** Work to complete **
Copy every entry word for word. Skip the pictures.

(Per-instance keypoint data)
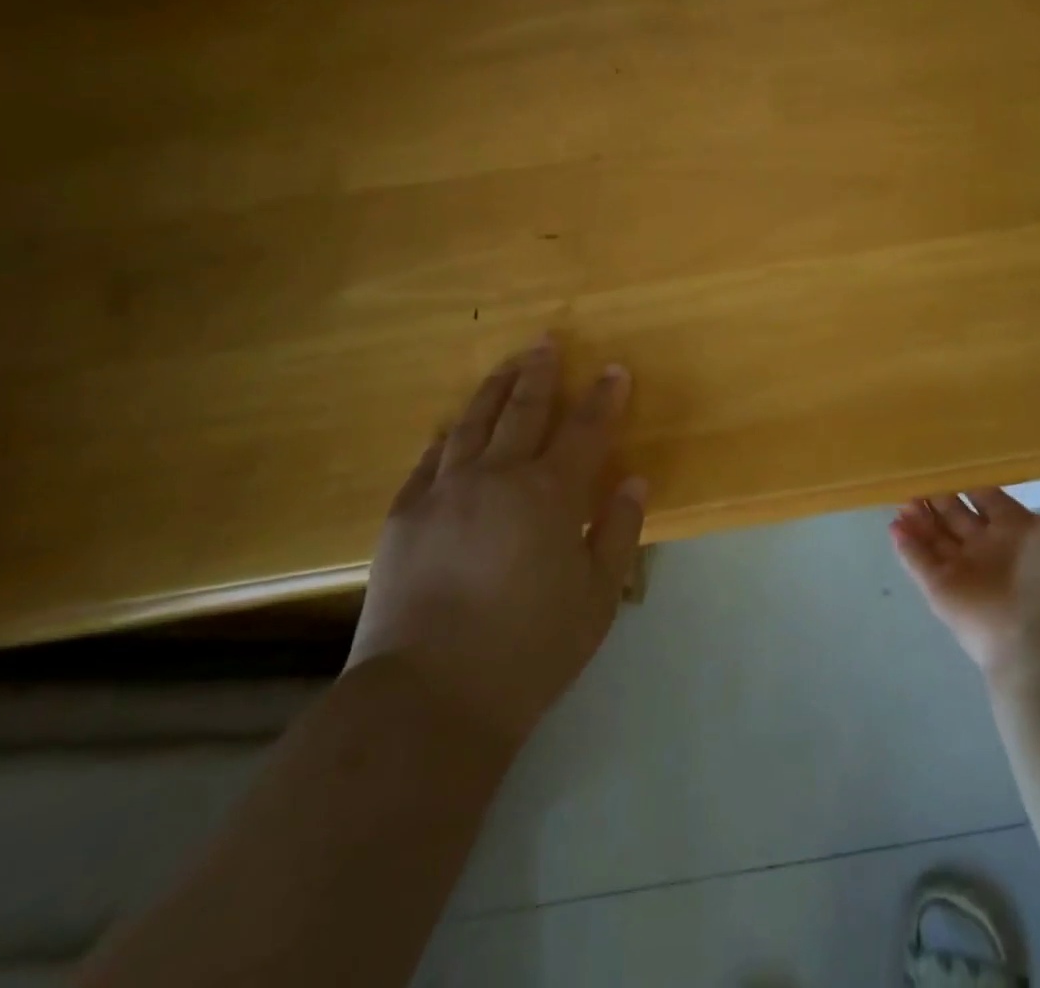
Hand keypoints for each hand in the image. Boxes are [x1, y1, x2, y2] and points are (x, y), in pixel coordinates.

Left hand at [346, 338, 647, 747]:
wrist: (429, 697)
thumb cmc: (530, 650)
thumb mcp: (598, 597)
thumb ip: (620, 530)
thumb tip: (634, 479)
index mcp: (549, 494)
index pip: (585, 429)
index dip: (603, 396)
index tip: (614, 369)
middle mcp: (496, 477)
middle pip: (523, 410)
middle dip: (540, 373)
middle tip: (547, 342)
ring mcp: (444, 492)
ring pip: (472, 423)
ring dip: (493, 389)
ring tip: (506, 365)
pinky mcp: (404, 515)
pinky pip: (429, 460)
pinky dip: (447, 437)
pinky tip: (452, 429)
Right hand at [890, 476, 1039, 682]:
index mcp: (1022, 533)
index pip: (990, 499)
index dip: (971, 480)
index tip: (950, 453)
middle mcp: (992, 551)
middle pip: (957, 517)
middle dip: (938, 495)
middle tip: (916, 467)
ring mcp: (965, 573)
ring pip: (935, 538)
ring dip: (919, 517)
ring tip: (900, 490)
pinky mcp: (942, 592)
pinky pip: (918, 564)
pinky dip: (905, 546)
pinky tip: (893, 524)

** Output of the task **
Hand keypoints for each hand in the image. Boxes are [x1, y1, x2, y2] and points are (x, y), in pixel coordinates.

Left hand at [346, 338, 647, 747]:
wrist: (429, 697)
thumb cmc: (530, 650)
thumb mcp: (598, 597)
thumb ip: (620, 530)
thumb tip: (634, 479)
index mcp: (549, 494)
index pip: (585, 429)
index dip: (603, 396)
index tip: (614, 369)
middle mcp: (496, 477)
middle pip: (523, 410)
middle dip: (540, 373)
middle tip: (547, 342)
ring mcp: (444, 492)
ring pip: (472, 423)
ring dip: (493, 389)
ring tip: (506, 365)
pinky mcp: (404, 515)
pinky pip: (429, 460)
pinky dip: (447, 437)
pinky tip: (452, 429)
Right hand at [890, 476, 1039, 682]:
index mcp: (1022, 533)
index pip: (990, 499)
index dip: (971, 480)
index tip: (950, 453)
middle mcp: (992, 551)
middle pip: (957, 517)
middle dip: (938, 495)
middle tip: (916, 467)
ring mcp: (965, 573)
ring pip: (935, 538)
ring dip: (919, 517)
ring tip: (900, 490)
pinky mcp: (942, 592)
pinky pip: (918, 564)
pinky dip: (905, 546)
pinky tip: (893, 524)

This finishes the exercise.